New Italy govern­ment lets mi­grants dis­em­bark

The Korea Times - - WORLD -

ROME (AFP) — Italy on Satur­day agreed to al­low res­cue ship Ocean Vik­ing to dis­em­bark 82 mi­grants on Lampe­dusa, in a re­ver­sal of the hard­line pol­icy un­der the coun­try’s ex-in­te­rior min­is­ter Mat­teo Salvini.

Far-right leader Salvini was forced out of of­fice last month af­ter bring­ing the govern­ment down, and the new coali­tion has been try­ing to forge its own mi­grant stance.

It is the first time in 14 months that Italy has of­fered a mi­grant res­cue ship a safe port, al­though it took Rome six days and Euro­pean guar­an­tees to re­dis­tribute the mi­grants be­fore it did so.

“The Ocean Vik­ing just re­ceived in­struc­tions from the Mar­itime Res­cue Co­or­di­na­tion Cen­tre of Rome to pro­ceed to Lampe­dusa,” SOS Mediter­ra­nee, which op­er­ates the ves­sel, tweeted.

French In­te­rior Min­is­ter Christophe Cas­taner said there had been an “ad hoc” agree­ment to di­vide the mi­grants be­tween five coun­tries — Italy, France, Ger­many, Por­tu­gal and Lux­em­bourg.

France and Ger­many have agreed to take 25 per­cent of the mi­grants each, with Italy to take 10 per­cent.

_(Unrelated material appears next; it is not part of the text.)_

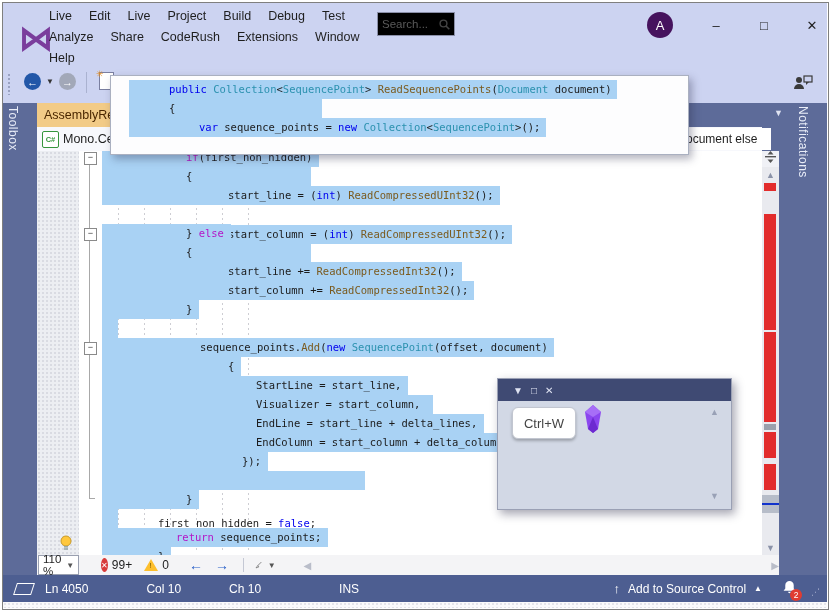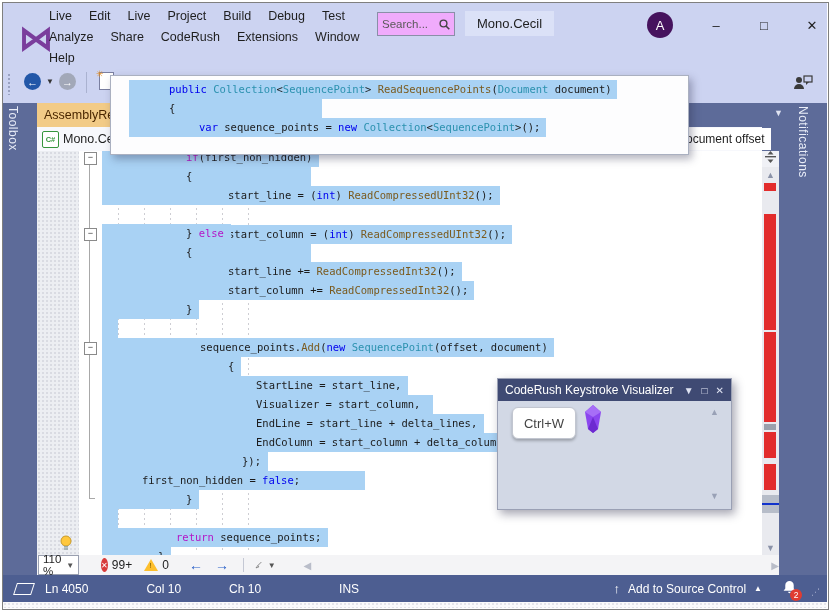"Search..." .searchbox { background: #f0abfc -> #000000 }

“We now need to agree on a gen­uine tem­po­rary Euro­pean mech­a­nism,” Cas­taner added.

The Ital­ian coast­guard will send a ves­sel to pick up the mi­grants at sea in or­der not to dis­turb port op­er­a­tions, Ital­ian me­dia re­ported.

Un­der far-right leader Salvini, char­ity ves­sels with res­cued mi­grants on board faced fines of up to a mil­lion eu­ros as well as the ar­rest of the cap­tain and im­pound­ing of the boat.

“Hav­ing been des­ig­nated a place of safety that qual­i­fies as such is good news,” said Ni­cola Stalla, search and res­cue co­or­di­na­tor aboard the Ocean Vik­ing.

“Af­ter dis­em­barka­tion, the Ocean Vik­ing should head back to her search and res­cue mis­sion… be­cause peo­ple con­tinue to die in these wa­ters where no res­cue ship is cur­rently present,” Stalla said in a state­ment.

Refugee camp of Europe

Salvini pulled the plug on the pre­vi­ous govern­ment in Au­gust in the hope of snap elec­tions.

His move back­fired and the League leader is now in op­po­si­tion af­ter pre­vi­ous ally the Five Star Move­ment and the cen­tre-left Demo­cratic Party agreed a coali­tion.

“Here we go, ports open with­out lim­its,” Salvini tweeted af­ter the safe port an­nounce­ment.

“The new govern­ment is re­open­ing the ports, Italy re­turns to be­ing the refugee camp of Europe. Abu­sive min­is­ters who hate Ital­ians,” he wrote.

While Salvini spent much of his time as min­is­ter launch­ing di­a­tribes against mi­grants and res­cue char­i­ties, his re­place­ment is a civil ser­vant and im­mi­gra­tion expert, Lu­ciana Lamorgese.

Ital­ian for­eign min­is­ter and M5S leader Luigi Di Maio, Salvini’s for­mer ally, told Ital­ian tele­vi­sion that “the safe port was as­signed be­cause the Euro­pean Union agreed to our re­quest to take most of the mi­grants”.

Medecins Sans Fron­tieres (Doc­tors With­out Bor­ders), which runs the ship jointly with SOS Mediter­ra­nee, said the group com­prised 58 men, six women and 18 mi­nors.